The robust_prompt_test dataset evaluates the robustness of LLMs to noisy and imperfect user inputs, simulating real-world interactions.

Noise Characteristics

Prompts include various types of input noise, such as:

Spelling errors
Ambiguous or general descriptions
Incomplete or missing specifications
Diverse sentence structures
Informal or unstructured language

All prompts are synthetically generated by GPT-5, simulating noisy and high-level user intent commonly observed in real-world applications.

Each file name ends with a numeric suffix indicating a distinct robustness test case, where each case corresponds to a unique noisy user input scenario.

Ambiguity, User Intent, and Modeling Precision

When users aim to obtain more specific or accurate building energy models, they are expected to explicitly provide key modeling information, such as: building geometry, number of thermal zones per story, space type definitions, and system details.
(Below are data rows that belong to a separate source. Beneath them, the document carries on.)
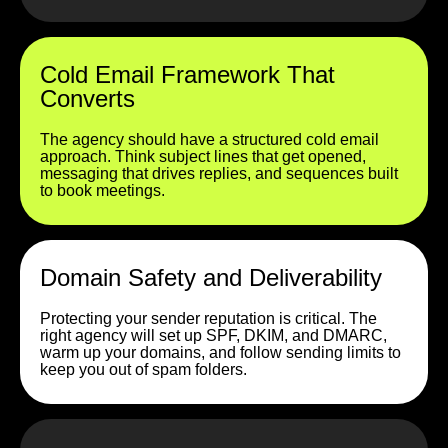
Cold Email Framework That
Converts
The agency should have a structured cold email
approach. Think subject lines that get opened,
messaging that drives replies, and sequences built
to book meetings.
Domain Safety and Deliverability
Protecting your sender reputation is critical. The
right agency will set up SPF, DKIM, and DMARC,
warm up your domains, and follow sending limits to
keep you out of spam folders.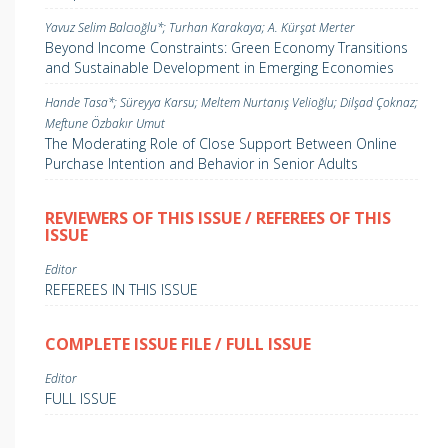
Yavuz Selim Balcıoğlu*; Turhan Karakaya; A. Kürşat Merter
Beyond Income Constraints: Green Economy Transitions
and Sustainable Development in Emerging Economies
Hande Tasa*; Süreyya Karsu; Meltem Nurtanış Velioğlu; Dilşad Çoknaz;
Meftune Özbakır Umut
The Moderating Role of Close Support Between Online
Purchase Intention and Behavior in Senior Adults
REVIEWERS OF THIS ISSUE / REFEREES OF THIS
ISSUE
Editor
REFEREES IN THIS ISSUE
COMPLETE ISSUE FILE / FULL ISSUE
Editor
FULL ISSUE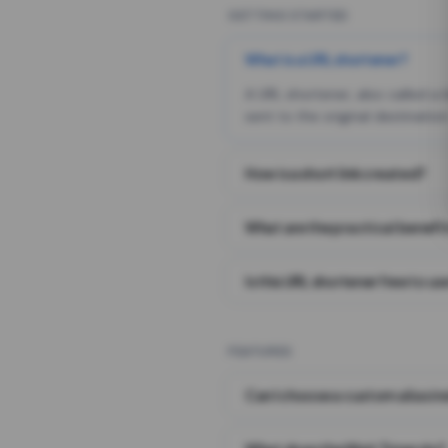
GETTING STARTED
What is a URL shortener?
A URL shortener, also called a
sent to the original destination
How is a short link created?
What are the practical benefit
Is this URL shortener free to us
FEATURES
Can I choose a custom alias i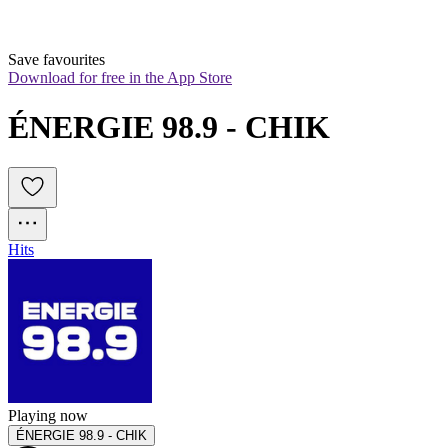
Save favourites
Download for free in the App Store
ÉNERGIE 98.9 - CHIK
Hits
Playing now
ÉNERGIE 98.9 - CHIK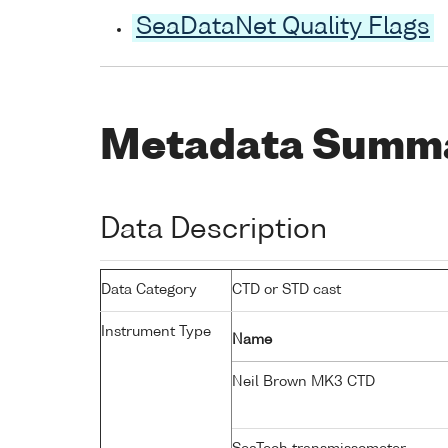
SeaDataNet Quality Flags
Metadata Summ
Data Description
Data Category
CTD or STD cast
Instrument Type
Name
Neil Brown MK3 CTD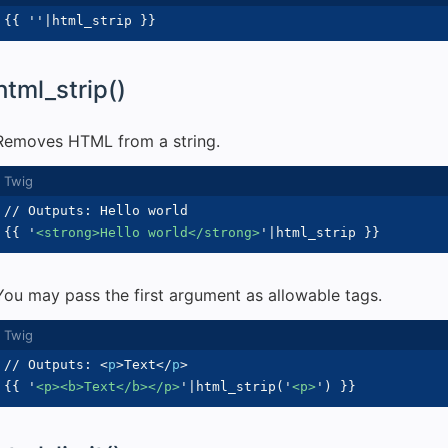
{{
'
'
|
html_strip 
}}
html_strip()
Removes HTML from a string.
{{
'
<strong>Hello world</strong>
'
|
html_strip 
}}
You may pass the first argument as allowable tags.
// Outputs: 
<
p
>
Text
</
p
>
{{
'
<p><b>Text</b></p>
'
|
html_strip
(
'
<p>
'
)
}}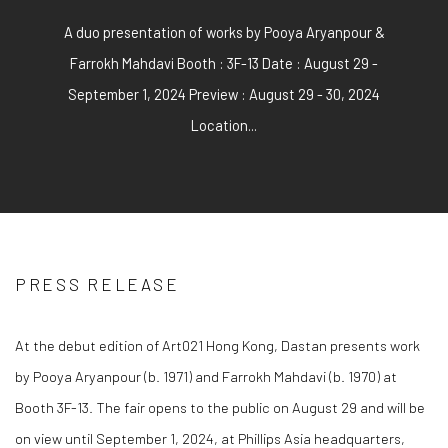
A duo presentation of works by Pooya Aryanpour &
Farrokh Mahdavi Booth : 3F-13 Date : August 29 -
September 1, 2024 Preview : August 29 - 30, 2024
Location...
PRESS RELEASE
At the debut edition of Art021 Hong Kong, Dastan presents work
by Pooya Aryanpour (b. 1971) and Farrokh Mahdavi (b. 1970) at
Booth 3F-13. The fair opens to the public on August 29 and will be
on view until September 1, 2024, at Phillips Asia headquarters,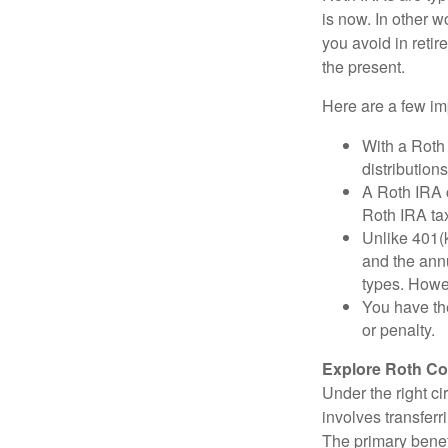
is now. In other w
you avoid in retir
the present.
Here are a few imp
With a Roth 
distribution
A Roth IRA c
Roth IRA tax
Unlike 401(k
and the annu
types. Howe
You have the
or penalty.
Explore Roth Co
Under the right c
involves transfer
The primary benefi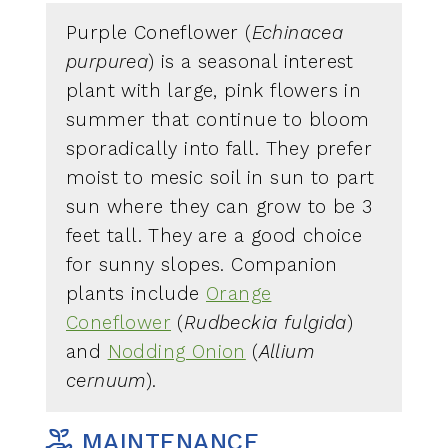
Purple Coneflower (
Echinacea
purpurea
) is a seasonal interest
plant with large, pink flowers in
summer that continue to bloom
sporadically into fall. They prefer
moist to mesic soil in sun to part
sun where they can grow to be 3
feet tall. They are a good choice
for sunny slopes. Companion
plants include
Orange
Coneflower
(
Rudbeckia fulgida
)
and
Nodding Onion
(
Allium
cernuum
).
MAINTENANCE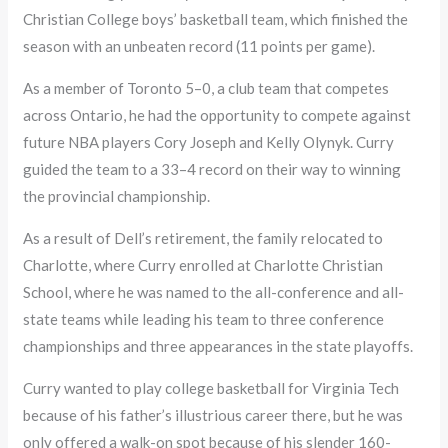
Christian College boys’ basketball team, which finished the
season with an unbeaten record (11 points per game).
As a member of Toronto 5–0, a club team that competes
across Ontario, he had the opportunity to compete against
future NBA players Cory Joseph and Kelly Olynyk. Curry
guided the team to a 33–4 record on their way to winning
the provincial championship.
As a result of Dell’s retirement, the family relocated to
Charlotte, where Curry enrolled at Charlotte Christian
School, where he was named to the all-conference and all-
state teams while leading his team to three conference
championships and three appearances in the state playoffs.
Curry wanted to play college basketball for Virginia Tech
because of his father’s illustrious career there, but he was
only offered a walk-on spot because of his slender 160-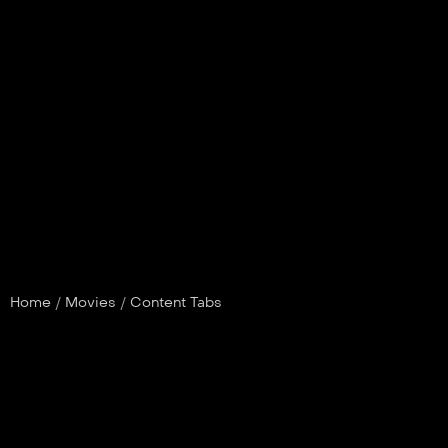
Home
/
Movies
/
Content Tabs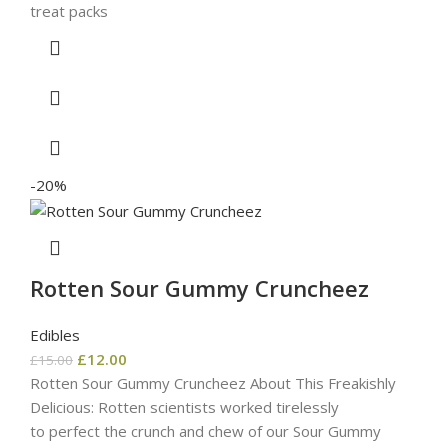
treat packs
-20%
Rotten Sour Gummy Cruncheez
Edibles
£
12.00
£
15.00
Rotten Sour Gummy Cruncheez About This Freakishly
Delicious: Rotten scientists worked tirelessly
to perfect the crunch and chew of our Sour Gummy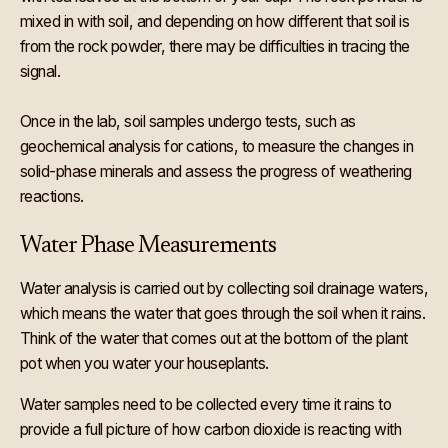
mixed in with soil, and depending on how different that soil is
from the rock powder, there may be difficulties in tracing the
signal.
Once in the lab, soil samples undergo tests, such as
geochemical analysis for cations, to measure the changes in
solid-phase minerals and assess the progress of weathering
reactions.
Water Phase Measurements
Water analysis is carried out by collecting soil drainage waters,
which means the water that goes through the soil when it rains.
Think of the water that comes out at the bottom of the plant
pot when you water your houseplants.
Water samples need to be collected every time it rains to
provide a full picture of how carbon dioxide is reacting with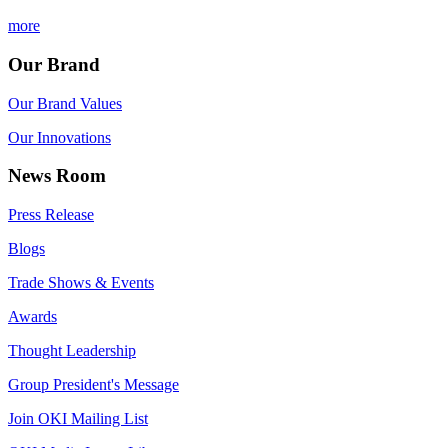
more
Our Brand
Our Brand Values
Our Innovations
News Room
Press Release
Blogs
Trade Shows & Events
Awards
Thought Leadership
Group President's Message
Join OKI Mailing List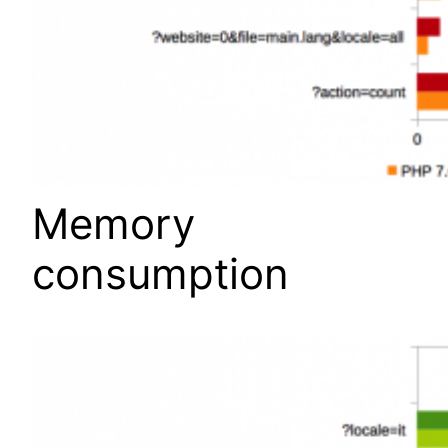
Memory
consumption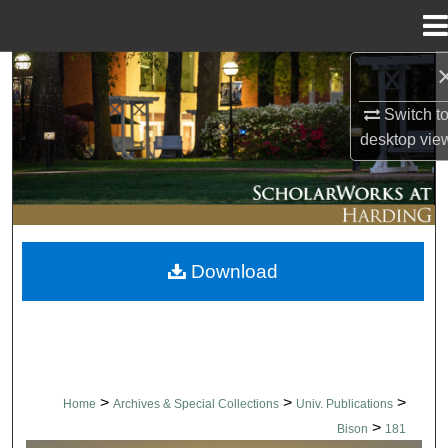
Menu
Home
Search
Switch t
Browse Collections
desktop
vie
My Account
About
Download
Digital Commons Network™
>
>
>
Home
Archives & Special Collections
Univ. Publications
>
Bison
181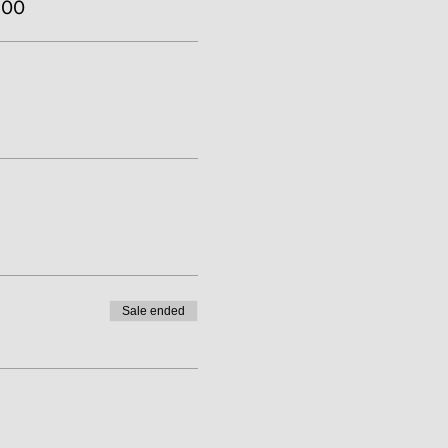
.00
Sale ended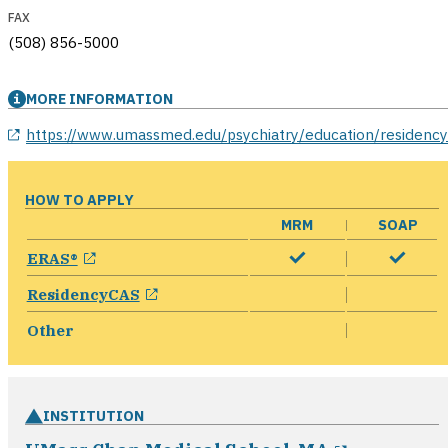
FAX
(508) 856-5000
MORE INFORMATION
opens in a new window
https://www.umassmed.edu/psychiatry/education/residency
HOW TO APPLY
MRM
SOAP
opens in a new window
ERAS®
opens in a new window
ResidencyCAS
Other
INSTITUTION
opens in 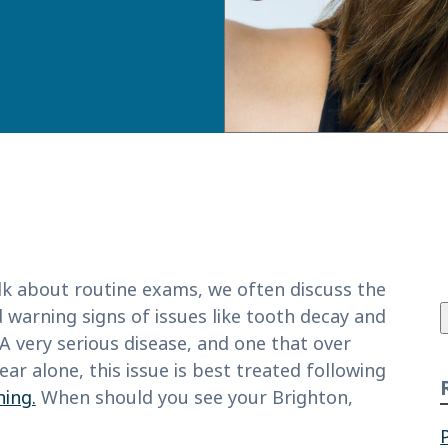
f
k about routine exams, we often discuss the
 warning signs of issues like tooth decay and
A very serious disease, and one that over
ear alone, this issue is best treated following
ning.
When should you see your Brighton,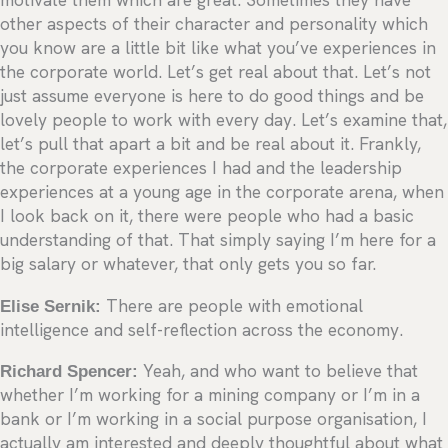
motivate them which are great. Sometimes they have
other aspects of their character and personality which
you know are a little bit like what you’ve experiences in
the corporate world. Let’s get real about that. Let’s not
just assume everyone is here to do good things and be
lovely people to work with every day. Let’s examine that,
let’s pull that apart a bit and be real about it. Frankly,
the corporate experiences I had and the leadership
experiences at a young age in the corporate arena, when
I look back on it, there were people who had a basic
understanding of that. That simply saying I’m here for a
big salary or whatever, that only gets you so far.
Elise Sernik:
There are people with emotional
intelligence and self-reflection across the economy.
Richard Spencer:
Yeah, and who want to believe that
whether I’m working for a mining company or I’m in a
bank or I’m working in a social purpose organisation, I
actually am interested and deeply thoughtful about what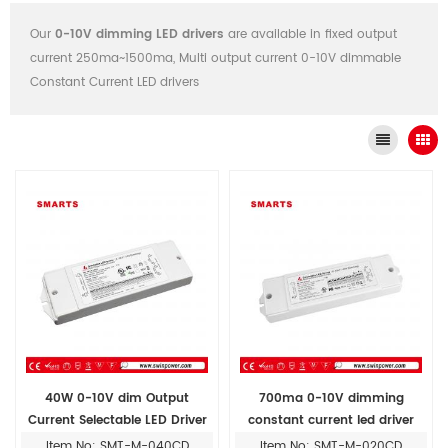
Our
0-10V dimming LED drivers
are available in fixed output
current 250ma~1500ma, Multi output current 0-10V dimmable
Constant Current LED drivers
40W 0-10V dim Output
700ma 0-10V dimming
Current Selectable LED Driver
constant current led driver
for led drivers lighting
20W
Item No: SMT-M-040CD
Item No: SMT-M-020CD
Providing such information improves modeling precision and helps reduce model hallucination. This mirrors human communication: even in expert-to-expert interactions, clear and explicit specifications are required to produce accurate technical outputs.

In cases where user intent is ambiguous or underspecified, the generated building model inevitably reflects the LLM’s own interpretation of the input. As a result, the output represents the closest plausible model inferred from the provided intent, rather than a uniquely determined solution.

🎯 Benchmark Objectives

This dataset is suitable for:

Benchmarking LLMs in building energy modeling tasks
Research on AI-assisted building simulation workflows
Robustness testing of natural language interfaces
Comparative evaluation of different SOTA LLMs

🧪 Suggested Evaluation Criteria

Users may evaluate LLM outputs using one or more of the following criteria:

Geometry correctness
HVAC system selection accuracy
Completeness of generated model components
Constraint violations
Simulation success rate (e.g., EnergyPlus error-free execution)
Robust intent inference under noisy prompts

📄 License & Citation

Please cite this repository if used in academic or technical work.